History

United States
- Name: USS Harland (PG-186)
- Namesake: British name assigned in anticipation of ship's transfer to United Kingdom
- Reclassified: Patrol frigate, PF-78, 15 April 1943
- Builder: Walsh-Kaiser Company, Providence, Rhode Island
- Laid down: 15 July 1943
- Renamed: Cayman, 1943
- Namesake: The Cayman Islands
- Launched: 6 September 1943
- Commissioned: never
- Fate: Transferred to United Kingdom, 20 January 1944
- Acquired: Returned by United Kingdom 23 April 1946
- Fate: Sold for scrapping 1 July 1947

United Kingdom
- Name: HMS Cayman (K506)
- Namesake: The Cayman Islands
- Acquired: 20 January 1944
- Commissioned: 20 January 1944
- Fate: Returned to United States 23 April 1946

General characteristics
- Class & type: Colony/Tacoma-class frigate
- Displacement: 1,264 long tons (1,284 t)
- Length: 303 ft 11 in (92.63 m)
- Beam: 37 ft 6 in (11.43 m)
- Draft: 13 ft 8 in (4.17 m)
- Propulsion: 3 × boilers; 2 × turbines, 5,500 shp (4,100 kW) each; 2 shafts;
- Speed: 20 knots (37 km/h; 23 mph)
- Complement: 190
- Armament: 3 × single 3 inch/50 AA guns; 2 × twin 40 mm guns; 9 × single 20 mm; 1 × Hedgehog anti-submarine mortar; 8 × Y gun depth charge projectors; 2 × depth charge racks;

= HMS Cayman =

Frigate of the Royal Navy

HMS Cayman (K506) was a of the United Kingdom that served during World War II. She originally was ordered by the United States Navy as the patrol frigate USS Harland (PF-78) and was transferred to the Royal Navy prior to completion.
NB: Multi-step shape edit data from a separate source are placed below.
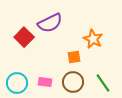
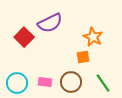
orange star: moved 2 px up
orange square: moved 9 px right
brown circle: moved 2 px left
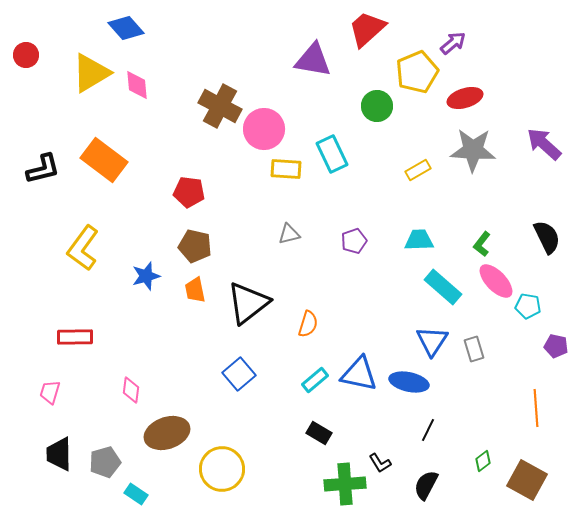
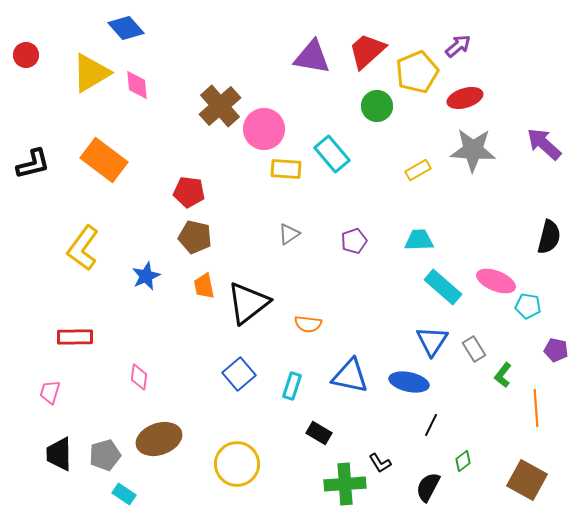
red trapezoid at (367, 29): moved 22 px down
purple arrow at (453, 43): moved 5 px right, 3 px down
purple triangle at (313, 60): moved 1 px left, 3 px up
brown cross at (220, 106): rotated 21 degrees clockwise
cyan rectangle at (332, 154): rotated 15 degrees counterclockwise
black L-shape at (43, 169): moved 10 px left, 5 px up
gray triangle at (289, 234): rotated 20 degrees counterclockwise
black semicircle at (547, 237): moved 2 px right; rotated 40 degrees clockwise
green L-shape at (482, 244): moved 21 px right, 131 px down
brown pentagon at (195, 246): moved 9 px up
blue star at (146, 276): rotated 8 degrees counterclockwise
pink ellipse at (496, 281): rotated 24 degrees counterclockwise
orange trapezoid at (195, 290): moved 9 px right, 4 px up
orange semicircle at (308, 324): rotated 80 degrees clockwise
purple pentagon at (556, 346): moved 4 px down
gray rectangle at (474, 349): rotated 15 degrees counterclockwise
blue triangle at (359, 374): moved 9 px left, 2 px down
cyan rectangle at (315, 380): moved 23 px left, 6 px down; rotated 32 degrees counterclockwise
pink diamond at (131, 390): moved 8 px right, 13 px up
black line at (428, 430): moved 3 px right, 5 px up
brown ellipse at (167, 433): moved 8 px left, 6 px down
green diamond at (483, 461): moved 20 px left
gray pentagon at (105, 462): moved 7 px up
yellow circle at (222, 469): moved 15 px right, 5 px up
black semicircle at (426, 485): moved 2 px right, 2 px down
cyan rectangle at (136, 494): moved 12 px left
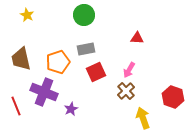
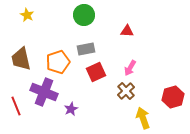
red triangle: moved 10 px left, 7 px up
pink arrow: moved 1 px right, 2 px up
red hexagon: rotated 25 degrees clockwise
==Construction and acquisition==
The ship, originally designated a "patrol gunboat," PG-186, was ordered by the United States Maritime Commission under a United States Navy contract as USS Harland. She was reclassified as a "patrol frigate," PF-78, on 15 April 1943 and laid down by the Walsh-Kaiser Company at Providence, Rhode Island, on 15 July 1943. Intended for transfer to the United Kingdom, the ship was renamed Cayman by the British prior to launching and was launched on 6 September 1943.

==Service history==
Transferred to the United Kingdom under Lend-Lease on 20 January 1944, the ship served in the Royal Navy as HMS Cayman (K506) on patrol and escort duty.

==Disposal==
The United Kingdom returned Cayman to the U.S. Navy on 23 April 1946. She was sold to the United Dock Corporation of New York, New York, on 1 July 1947 for scrapping.